So if you can remember back to the hull of the boat, or simply have a working finger that can scroll down, you will notice that the shape of the boat is there but there is no structural support. This is where floors, girders and bulkheads play a part. A bulkhead is fancy boat talk for a wall (going athwart and girder is going fore/aft). A floor is just a bit of foam laminated athwartship that gives stiffness without blocking passage, essentially. This boat has three bulkheads, two girders and five floors (technically two or three are nearly called rings but they are basically the same thing only differing in how high they go onto the topsides or deck).

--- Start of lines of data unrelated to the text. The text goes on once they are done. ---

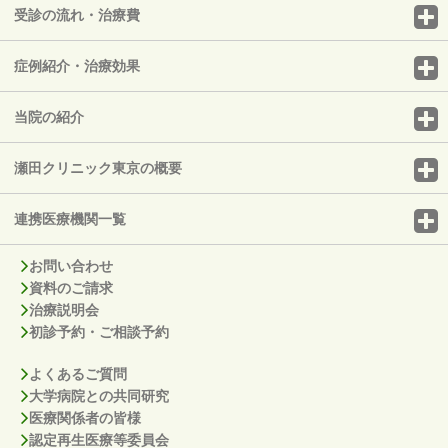
受診の流れ・治療費
症例紹介・治療効果
当院の紹介
瀬田クリニック東京の概要
連携医療機関一覧
お問い合わせ
資料のご請求
治療説明会
初診予約・ご相談予約
よくあるご質問
大学病院との共同研究
医療関係者の皆様
認定再生医療等委員会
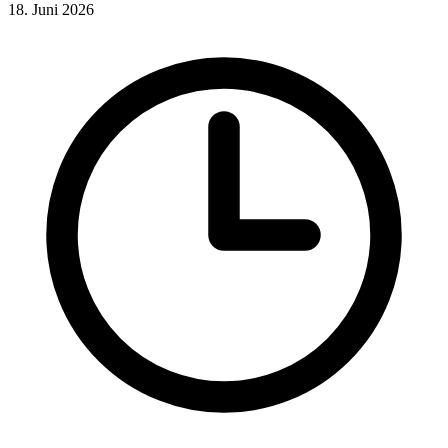
18. Juni 2026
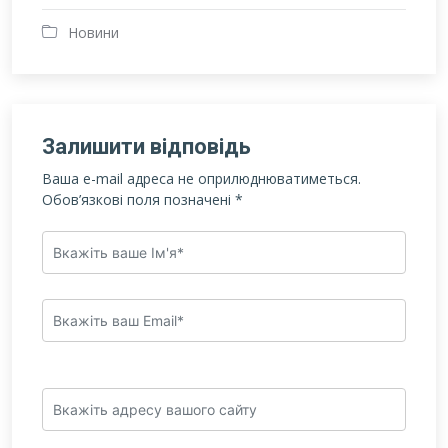
Новини
Залишити відповідь
Ваша e-mail адреса не оприлюднюватиметься.
Обов’язкові поля позначені
*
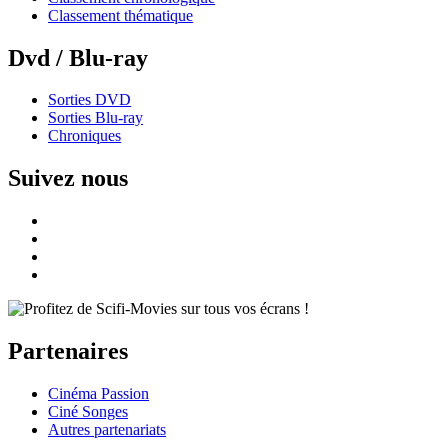
Classement thématique
Dvd / Blu-ray
Sorties DVD
Sorties Blu-ray
Chroniques
Suivez nous
Partenaires
Cinéma Passion
Ciné Songes
Autres partenariats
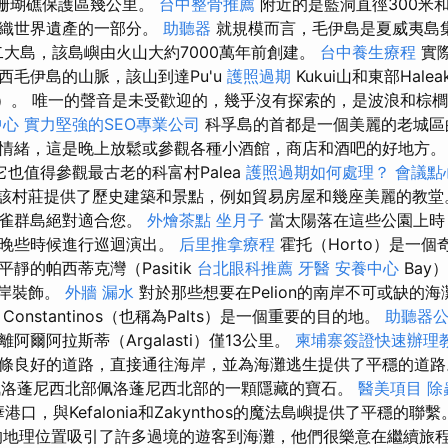
利茲珊瑚礁保護區幾公里。
台中整骨推薦
附近的是藍洞直徑300米和
組織世界遺產的一部分。
助聽器
就規模而言，毛伊島是夏威夷島集
二大島，該島嶼由火山大約7000萬年前創建。
台中養生療程
實
西毛伊島的山脈，該山到達Pu'u
護照過期
Kukui山和東部Haleak
近活躍）。 唯一的聲音是未受歡迎的，幾乎沒有探索的，是波浪和棕
中心
實力堅強的SEO專業公司
科孚島的首都是一個美麗的老城區
情緒，這是晚上放鬆或參觀各種小酒館，商店和酒吧的好地方
它也值得參觀最古老的科富村Palea
護照過期如何處理？
會議點
hia，該村莊提供了歷史建築和景點，例如貿易房屋和幾座美麗的教
絲雀群島絕對適合您。
外燴茶點
坐月子
當太陽落在這些公園上時
午晚些時候進行巡迴演出。
后里推拿療程
霍托（Horto）是一
靜的帕西蒂克灣（Pasitik
台北眼科推薦
牙醫
安養中心
Bay
海岸裝飾。
外牆 漏水
對於那些想要在Pelion的南岸不可或缺的
Constantinos（也稱為Palts）是一個重要的目的地。
助聽器
阿爾阿拉斯蒂（Argalasti）僅13公里。
柬埔寨簽證快速辦理
良好的道路，直接通往海岸，並為海灘逃生提供了平穩的道路。 Ky
是佩洛蓬尼西北部佩洛蓬尼西北部的一顆隱藏的寶石。
醫美項目
除
華港口，與Kefalonia和Zakynthos的魔法島嶼提供了平穩的聯
的地理位置吸引了許多過境的遊客到海灘，他們很樂意在繼續旅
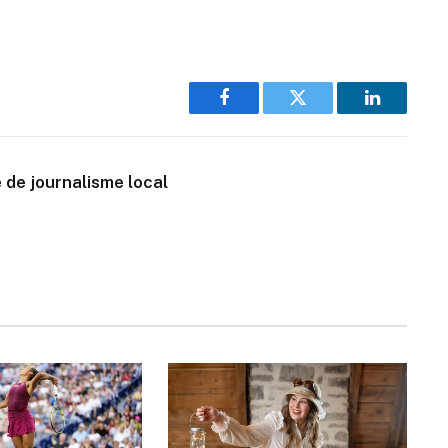
Facebook
Twitter
LinkedIn
 de journalisme local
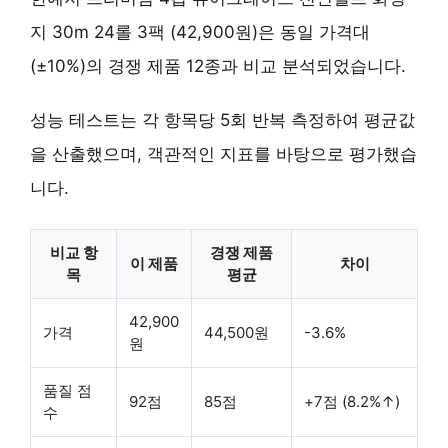
지 30m 24롤 3팩 (42,900원)은 동일 가격대
(±10%)의 경쟁 제품 12종과 비교 분석되었습니다.
성능 테스트는 각 항목당 5회 반복 측정하여 평균값
을 산출했으며, 객관적인 지표를 바탕으로 평가했습
니다.
비교 항
경쟁 제품
이 제품
차이
목
평균
42,900
가격
44,500원
-3.6%
원
품질 점
92점
85점
+7점 (8.2%↑)
수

Two of the bulkheads were traced out using a very scientific device called a baked bean stick by clovegro, although I seriously doubt that that is what they are called out in the industry. Ours was a simple piece of plastic that was about 600 mm long, 60 mm wide and tapering. It has notches cut out like teeth on a saw but only like four of them and they are big. It would be a lot easier to just put in a photo but I never took one and can not find the stick so I can only describe it. We cramped in a large piece wood or mdf and then put the stick on the hull and traced the shape onto the mdf. If this is done over and over following the shape of the hull you can then take the piece of mdf over and redraw it on cardboard and then you will have the shape the the bulkhead needs to be cut to. Simple enough, right? These two bulkheads prelaminated and then attached to the boat before the deck while the other one has already been discussed because we built that into the deck.
The main girder was lofted onto card board using the infomation from the autoCAD drawing and then cut and laminated. This girder was prelaminated as well and then attached. This girder was the one that would have the weight of the cockpit sole on it and would also intersect with the station 11 bulkhead creating a t-frame beam for more support, and run from the centercase to the transom. Another girder which is built just like the floors is up forward near the collision bulkhead and ties together the three ring floors.

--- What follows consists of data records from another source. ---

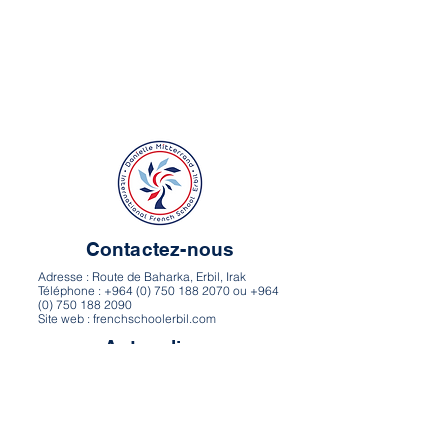
Contactez-nous
Adresse : Route de Baharka, Erbil, Irak
Téléphone : +964 (0) 750 188 2070 ou +964
(0) 750 188 2090
Site web : frenchschoolerbil.com
Autres liens
Itinéraire et carte
Carrières
Politique de confidentialité
Conditions d’utilisation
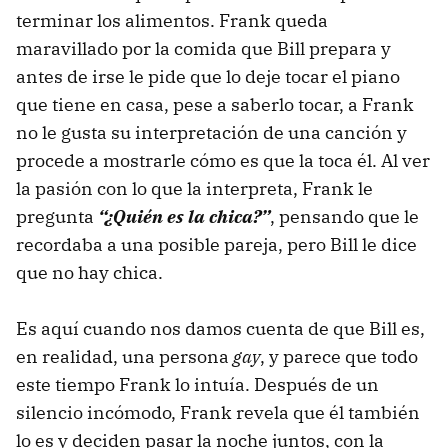
terminar los alimentos. Frank queda
maravillado por la comida que Bill prepara y
antes de irse le pide que lo deje tocar el piano
que tiene en casa, pese a saberlo tocar, a Frank
no le gusta su interpretación de una canción y
procede a mostrarle cómo es que la toca él. Al ver
la pasión con lo que la interpreta, Frank le
pregunta
“¿Quién es la chica?”
, pensando que le
recordaba a una posible pareja, pero Bill le dice
que no hay chica.
Es aquí cuando nos damos cuenta de que Bill es,
en realidad, una persona
gay
, y parece que todo
este tiempo Frank lo intuía. Después de un
silencio incómodo, Frank revela que él también
lo es y deciden pasar la noche juntos, con la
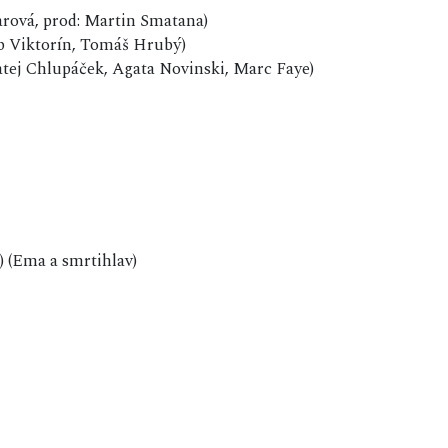
arová, prod: Martin Smatana)
ub Viktorín, Tomáš Hrubý)
Matej Chlupáček, Agata Novinski, Marc Faye)
) (Ema a smrtihlav)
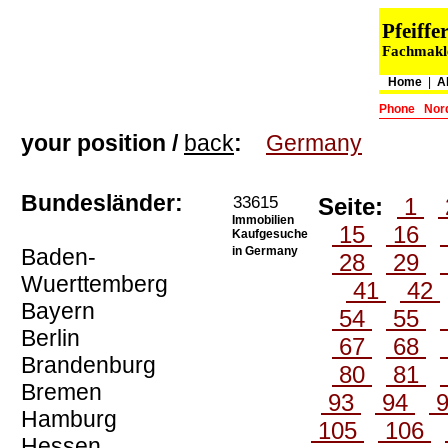
Pfeiff
Fachmakle
Home
|
A
Phone
Nor
your position /
back
:
Germany
Bundesländer:
33615
Seite:
1
Immobilien
15
16
Kaufgesuche
Baden-
in Germany
28
29
Wuerttemberg
41
42
Bayern
54
55
Berlin
67
68
Brandenburg
80
81
Bremen
93
94
Hamburg
105
106
Hessen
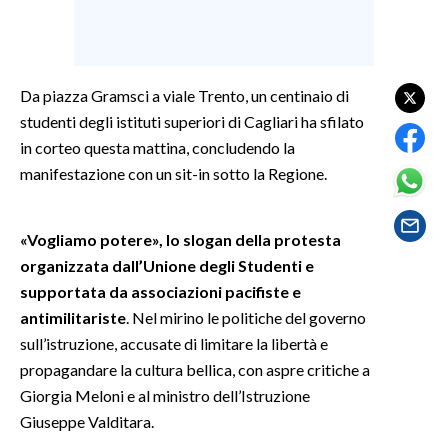
SPETTACOLI
GOSSIP
Da piazza Gramsci a viale Trento, un centinaio di
studenti degli istituti superiori di Cagliari ha sfilato
SALUTE
in corteo questa mattina, concludendo la
manifestazione con un sit-in sotto la Regione.
SARDEGNA TURISMO
SARDI NEL MONDO
«Vogliamo potere», lo slogan della protesta
organizzata dall’Unione degli Studenti e
NOTIZIE
supportata da associazioni pacifiste e
EVENTI
antimilitariste
. Nel mirino le politiche del governo
sull’istruzione, accusate di limitare la libertà e
#CARAUNIONE
propagandare la cultura bellica, con aspre critiche a
3 MINUTI CON
Giorgia Meloni e al ministro dell’Istruzione
Giuseppe Valditara.
INSULARITÀ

The floors were made using strip of foam that were about 8 mm think and 40 mm wide and the butting them together to go the width of the boat. We hot glued them into place and then ran some carbon uni strips and then coved and fiberglass cloth-ed them into place. Once they are hardened they are nearly impossible to bend and create a great stiffening support without adding to much weight or reducing cabin space.
The last bit of trickiness is the flange. Because the station 11 bulkhead is, in fact, there we are unable to get inside the boat to cove and glass the deck in place once we drop it on. So we built these flanges that can be squash bonded down onto. the flanges were created by measuring the deck camber (curve of the deck) and the thickess of the deck and then attaching some mdf to the inside of the hull with some plastic tape (packaging) to the underside. The we attached some peel-ply and cove and then used the fiberglass tape to make them. After the resin set we were then able to remove the temp frames and we had the flanges. This was also done for the transom.